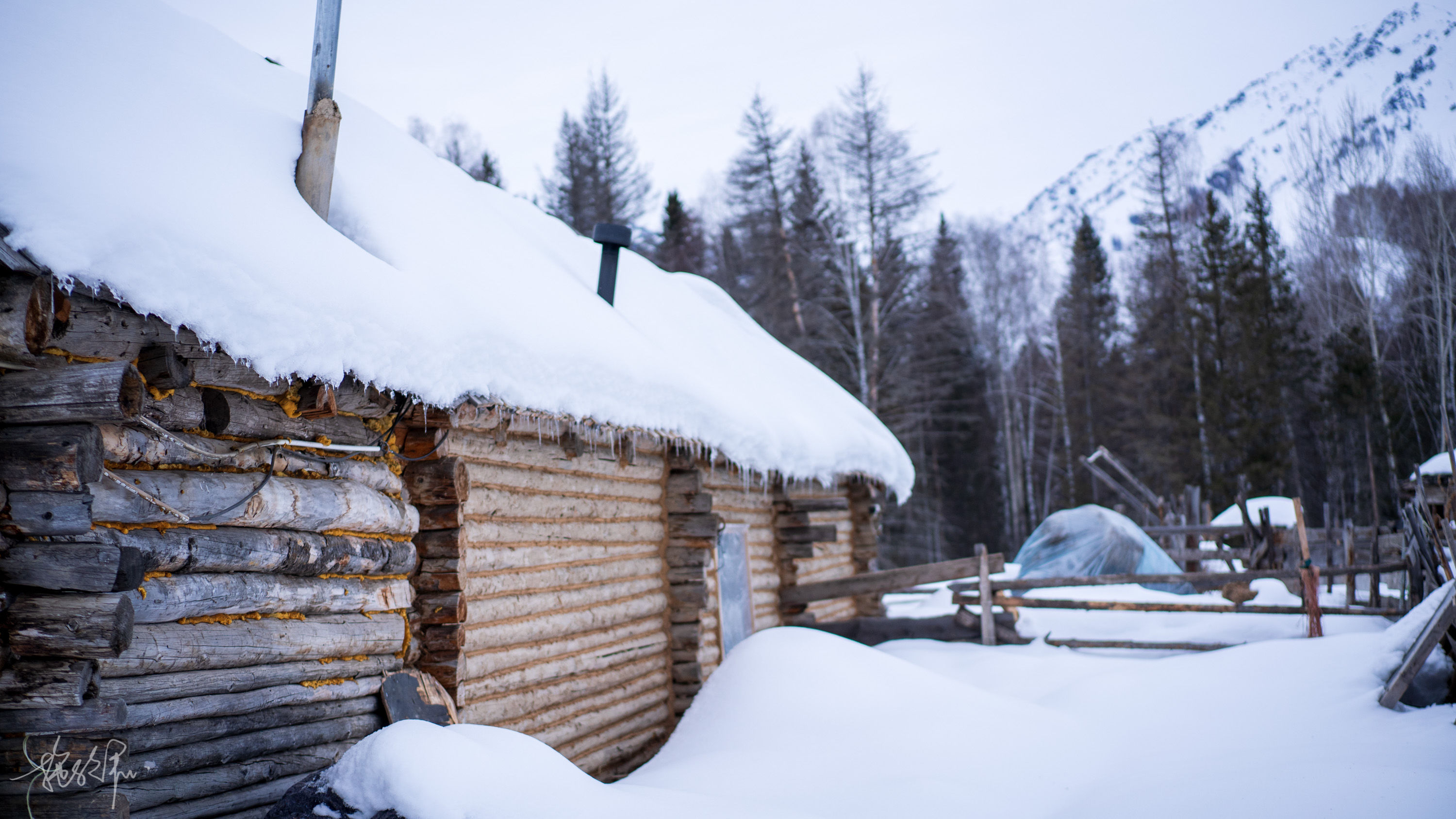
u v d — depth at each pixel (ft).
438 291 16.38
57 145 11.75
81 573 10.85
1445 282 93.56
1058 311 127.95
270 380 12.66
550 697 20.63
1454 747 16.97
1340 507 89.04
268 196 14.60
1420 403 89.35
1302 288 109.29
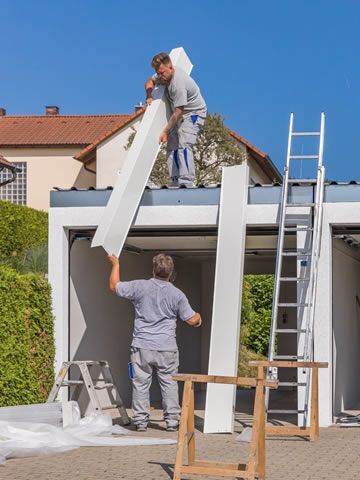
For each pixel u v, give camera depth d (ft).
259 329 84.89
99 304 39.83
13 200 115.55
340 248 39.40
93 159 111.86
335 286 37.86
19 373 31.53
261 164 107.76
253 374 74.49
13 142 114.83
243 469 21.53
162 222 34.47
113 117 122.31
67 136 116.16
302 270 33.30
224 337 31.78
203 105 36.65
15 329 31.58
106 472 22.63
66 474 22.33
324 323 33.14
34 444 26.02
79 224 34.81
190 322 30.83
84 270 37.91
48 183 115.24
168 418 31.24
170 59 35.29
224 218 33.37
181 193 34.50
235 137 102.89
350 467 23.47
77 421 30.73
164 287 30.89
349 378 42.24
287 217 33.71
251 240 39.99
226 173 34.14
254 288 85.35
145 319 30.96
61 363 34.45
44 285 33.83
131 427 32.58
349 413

---

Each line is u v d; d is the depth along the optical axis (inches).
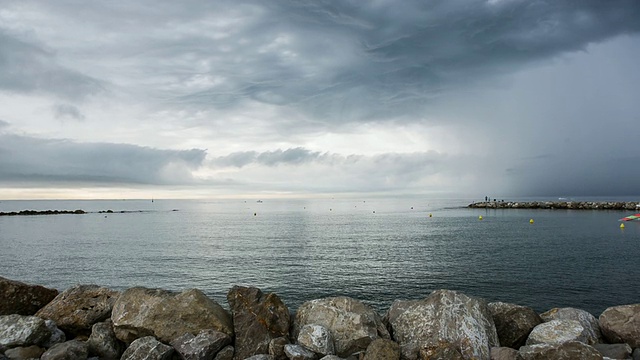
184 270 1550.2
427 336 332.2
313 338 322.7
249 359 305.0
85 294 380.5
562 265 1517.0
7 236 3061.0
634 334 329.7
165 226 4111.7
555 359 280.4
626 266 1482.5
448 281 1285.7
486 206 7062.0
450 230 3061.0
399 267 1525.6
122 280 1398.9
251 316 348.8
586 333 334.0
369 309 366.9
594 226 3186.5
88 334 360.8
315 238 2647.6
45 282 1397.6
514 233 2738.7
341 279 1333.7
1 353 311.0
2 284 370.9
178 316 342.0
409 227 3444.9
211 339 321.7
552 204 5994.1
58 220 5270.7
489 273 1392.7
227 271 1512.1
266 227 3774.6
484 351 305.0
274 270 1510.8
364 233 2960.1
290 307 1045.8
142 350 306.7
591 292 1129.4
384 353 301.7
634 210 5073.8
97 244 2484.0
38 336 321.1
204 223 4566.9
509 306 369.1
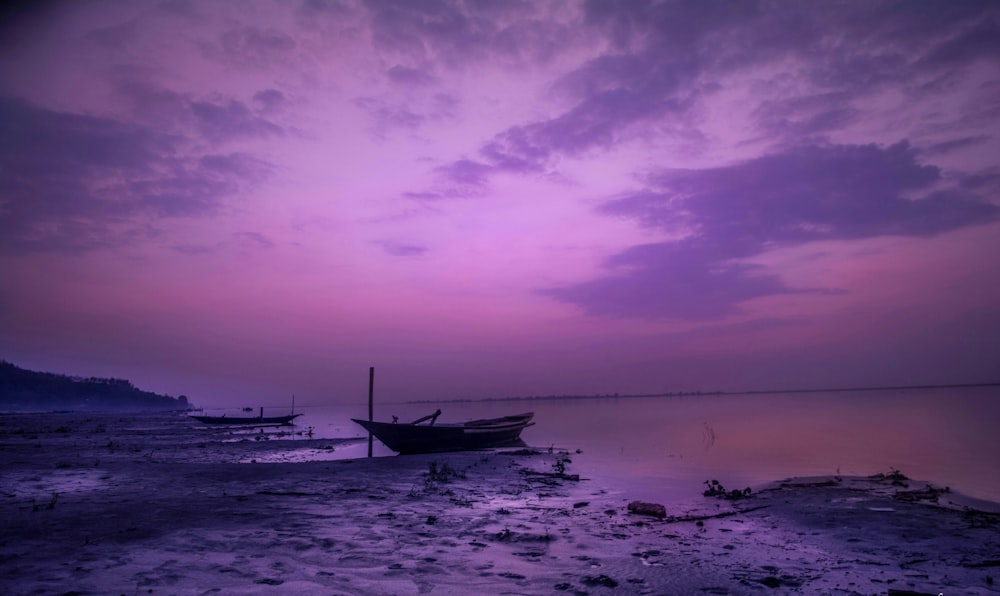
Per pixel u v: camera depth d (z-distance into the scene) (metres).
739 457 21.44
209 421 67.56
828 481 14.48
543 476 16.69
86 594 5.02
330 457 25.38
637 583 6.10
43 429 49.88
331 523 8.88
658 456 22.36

TASK DIRECTIONS
Starting at the line containing "38 336 321.1" and finishing at the line containing "658 456 22.36", return those lines exactly as they appear above, without the pictures.

PROBLEM SOLUTION
38 336 321.1
204 223 4566.9
509 306 369.1
Per pixel u v: camera depth d (z-distance into the scene) (metres).
739 457 21.44
209 421 67.56
828 481 14.48
543 476 16.69
86 594 5.02
330 457 25.38
637 583 6.10
43 429 49.88
331 523 8.88
658 456 22.36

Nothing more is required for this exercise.